# AIM A
Reproduce, line for line without changes, the part of the records that opens with the line containing "class: Magnoliopsida" and closes with the last line of the records.

____

Taoyuan Municipal Nankan Senior High School (NKSH; 桃園市立南崁高級中等學校) is a high school in Luzhu District, Taoyuan City, Taiwan.

==History==
The school was established in 1924, under the name of Nankan Enterprise Auxiliary School during Japan's annexation. It is located in Wufu village, next to Wufu Temple, the 3rd grade historic site in Luchu Township. It originally was a two-year school, enrolled students graduating from Nankan, Kengzih and Luchu Elementary Schools. Eleven years later, it was reorganized into Hsinchu County Nankan Agricultural Specialized School in 1935.

In 1945, Taiwan was handed over from Japan to the Republic of China. Accordingly, the school had its name changed to be Hsinchu County Taoyuan Area Luchu Middle Agricultural Auxiliary School. In 1948, the school was renamed as Luchu Township Nankan Middle Vocational Auxiliary School. In 1951, the school was reorganized into Taoyuan County Nankan Middle Vocational School. The school was named Nankan Junior Middle School soon after junior high education started in 1959. The compulsory education program for primary and junior high school students was implemented in 1968, the school was thereby renamed Nankan Junior High School.

____

# AIM B
In the text on Nankan Senior High School, in what year did the school become Taoyuan County Nankan Middle Vocational School?

____

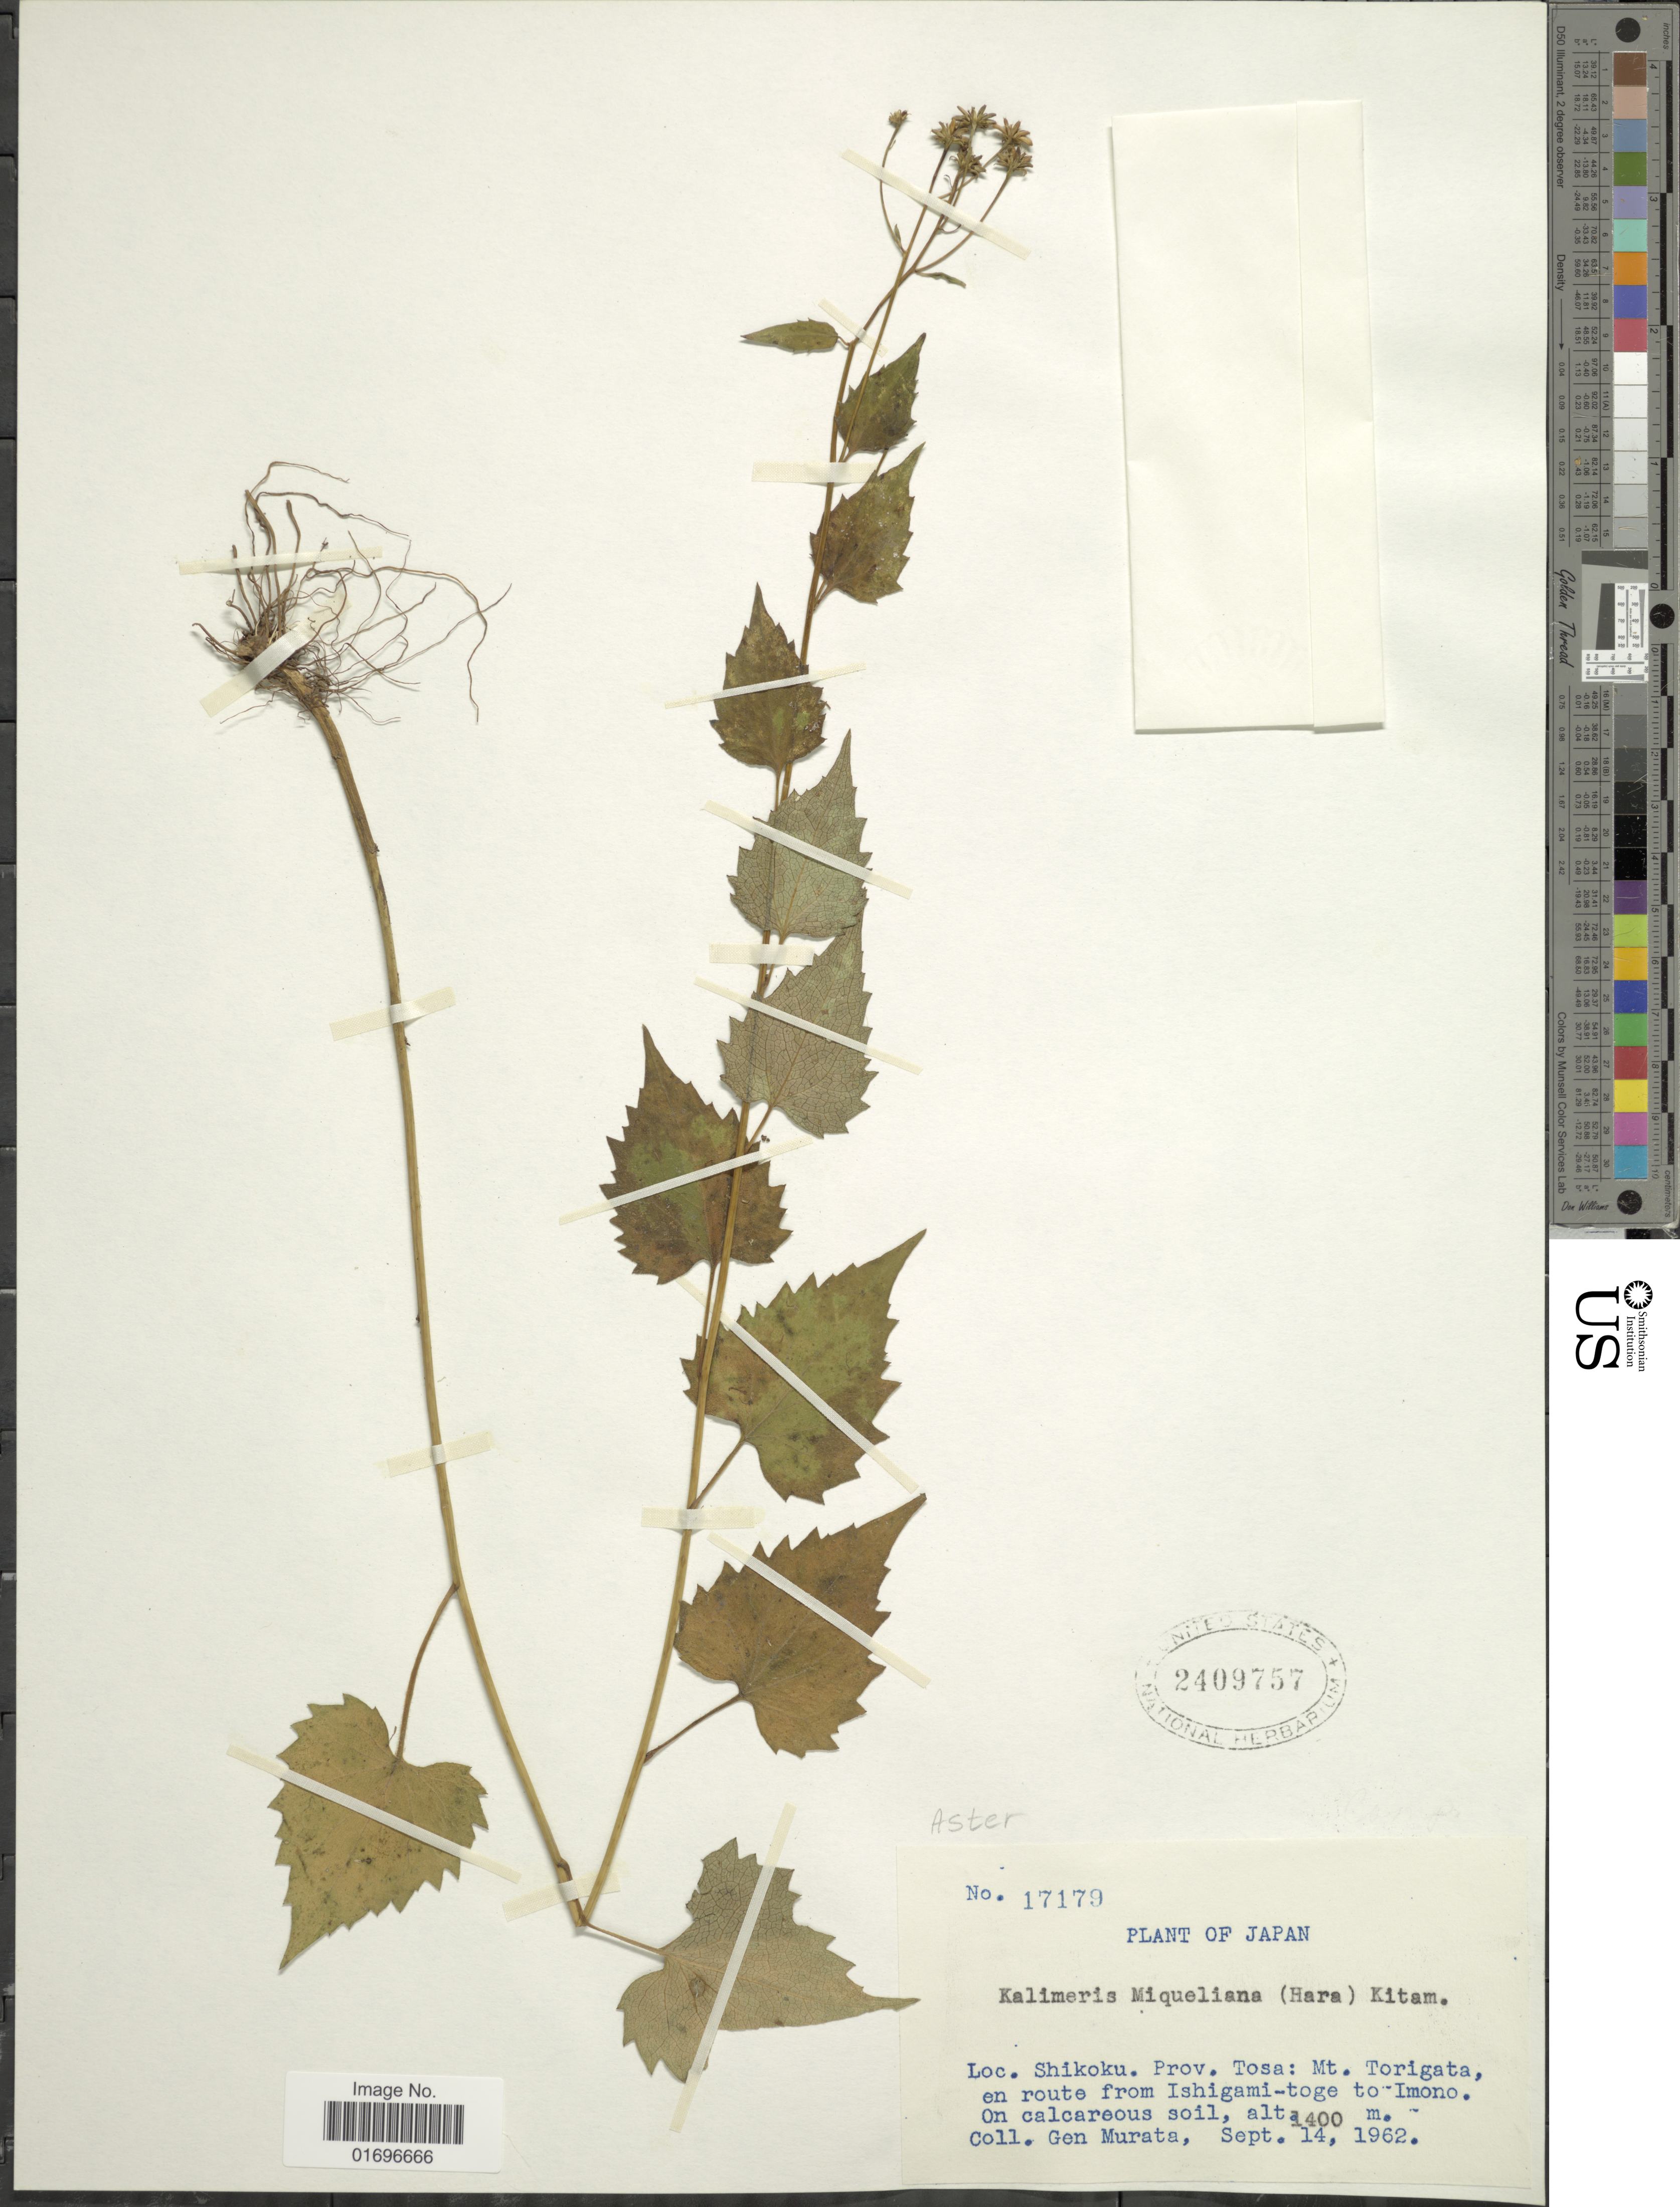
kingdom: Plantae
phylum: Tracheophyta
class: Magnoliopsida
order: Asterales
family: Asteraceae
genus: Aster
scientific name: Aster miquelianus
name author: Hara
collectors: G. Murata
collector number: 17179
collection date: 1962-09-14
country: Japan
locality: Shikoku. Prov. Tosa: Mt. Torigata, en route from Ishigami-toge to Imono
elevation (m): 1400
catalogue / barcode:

____

# RESPONSE A
class: Magnoliopsida
order: Asterales
family: Asteraceae
genus: Aster
scientific name: Aster miquelianus
name author: Hara
collectors: G. Murata
collector number: 17179
collection date: 1962-09-14
country: Japan
locality: Shikoku. Prov. Tosa: Mt. Torigata, en route from Ishigami-toge to Imono
elevation (m): 1400
catalogue / barcode:

# RESPONSE B
1951